# PROMPT 1:
In the forum discussion about Lovecraft's writing, which phrase from the quoted passage made one reader squirm?

# TEXT BLOCK:
──────────
'Fess up, now: truly creepy?

Dask, that's a good point about the reader's liberty to take a break from the reading. It reminds me of the probability that, when I began to read HPL in my mid-teens, I read just that way -- not reading any of the longer stories from start to finish in one go. On the other hand, though, doesn't your comment assume that the reader, on his own, senses when and where in the reading to take such a break, with relatively minimal loss to the impact of the story?

Sometimes, I'm sure. But there's no guarantee the reader will sense the correct spot everytime. A whole host of reasons may trigger the need for a break. When my coffee cup runs dry, I break for refills without warning or regard for political correctness.;)
 
Creepy? Decide for yourself: "...when from the pitch-black room we had left there burst the most appalling and daemoniac succession of cries that either of us had ever heard. Not more unutterable could have been the chaos of hellish sound if the pit itself had opened to release the agony of the damned..." Herbert West - Reanimator.
 
Dask, you're asking me? Not creepy. It's over-written, worthy of Bulwer-Lytton (who gave us "It was a dark and stormy night"). But I think the "Herbert West" thing is often regarded as HPL at his worst.
 
Actually I was asking anyone. Glad someone answered.

I didn't find the above passage particularly "overwritten". My dictionary defines the word as "to write in inflated or overly elaborate style." Lovecraft just appears to be writing with his customary precision. But it wasn't the alleged purple prose which creeped me out. It was the phrase "the agony of the damned." The very idea of actually hearing such a thing made me squirm in my comfy chair a Starbucks. It is a powerful image not overwritten in the slightest.
 
First: I will have to fall more on Extollager's side on this one: The entire "Herbert West" series is distinctly overwritten... and, apparently, from the correspondence, quite deliberately so; originally to go with Houtain's statement that "You can't make them too horrible" (that is, "more is better"), and later because HPL became so despairing of writing anything like this having any artistic integrity, he decided to simply make it self-parody. The passage quoted above is overcolored (at the least) because of the hammering home of extreme terms not prepared for by the text which has gone before; any term may be appropriate, if the use of that term is in conformity with the careful emotional modulation of the text as a whole. Here, it is not.
──────────
# PROMPT 2:
In the records, rewrite everything from the line containing "phylum: Tracheophyta" down through the end of the records, replacing "common name" with "vernacular name" and leaving everything else the same. Omit the pictures.
──────────
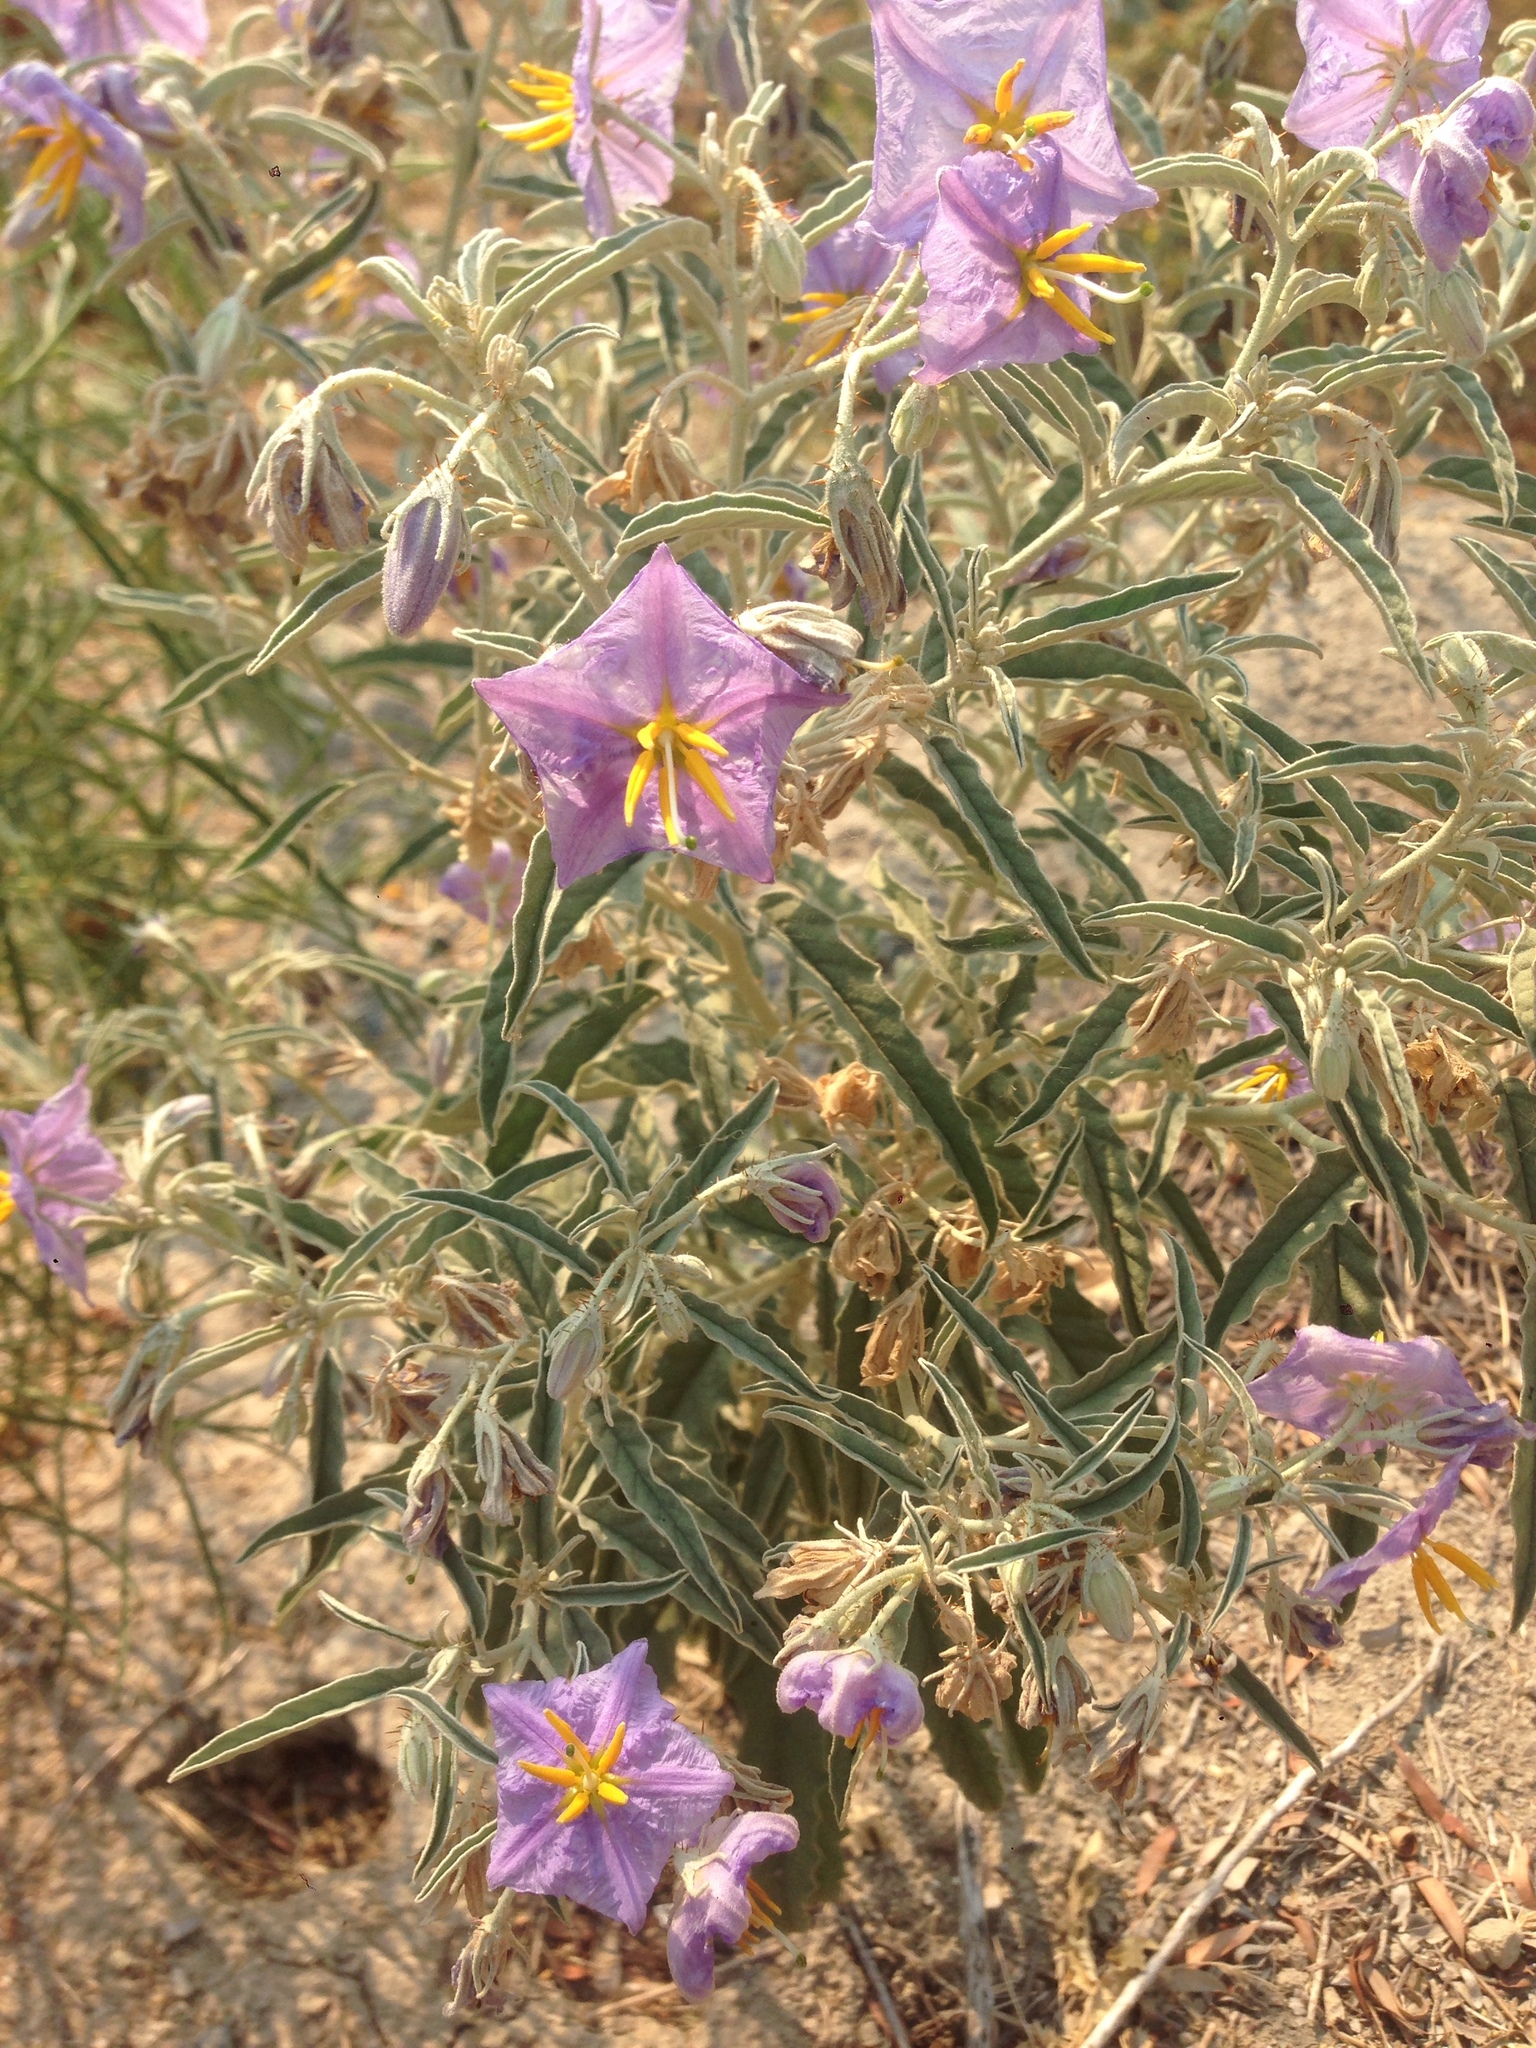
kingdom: Plantae
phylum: Tracheophyta
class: Magnoliopsida
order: Solanales
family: Solanaceae
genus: Solanum
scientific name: Solanum elaeagnifolium
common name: Silverleaf nightshade
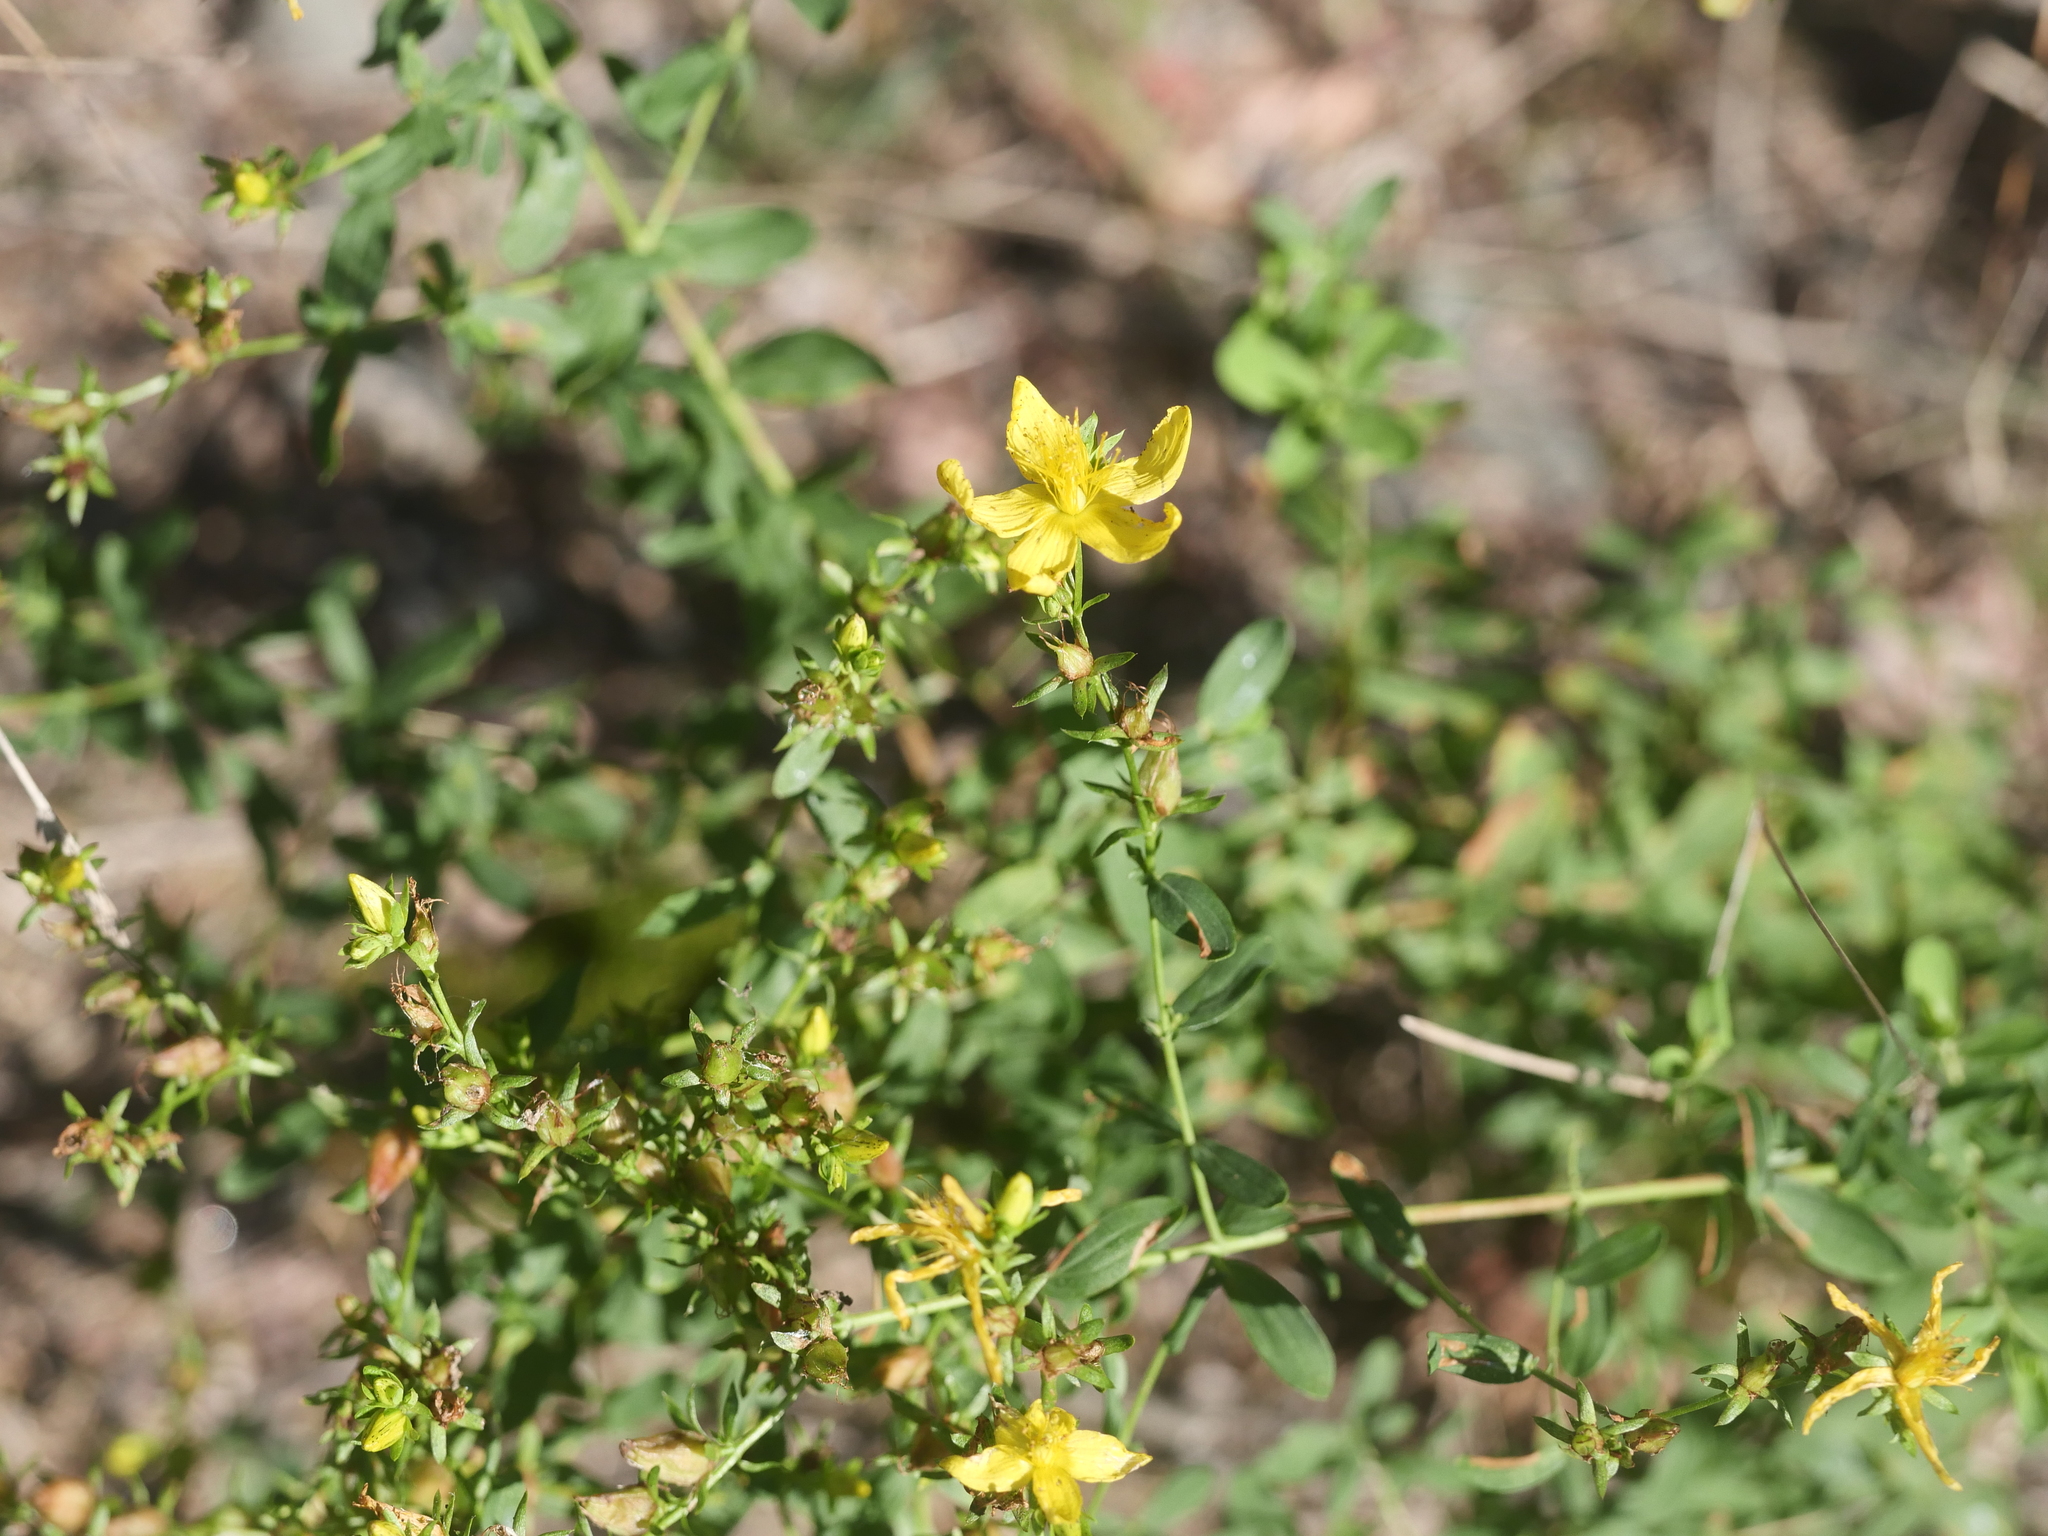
──────────
# EXPECTED ANSWER 1:
"the agony of the damned."

# EXPECTED ANSWER 2:
phylum: Tracheophyta
class: Magnoliopsida
order: Solanales
family: Solanaceae
genus: Solanum
scientific name: Solanum elaeagnifolium
vernacular name: Silverleaf nightshade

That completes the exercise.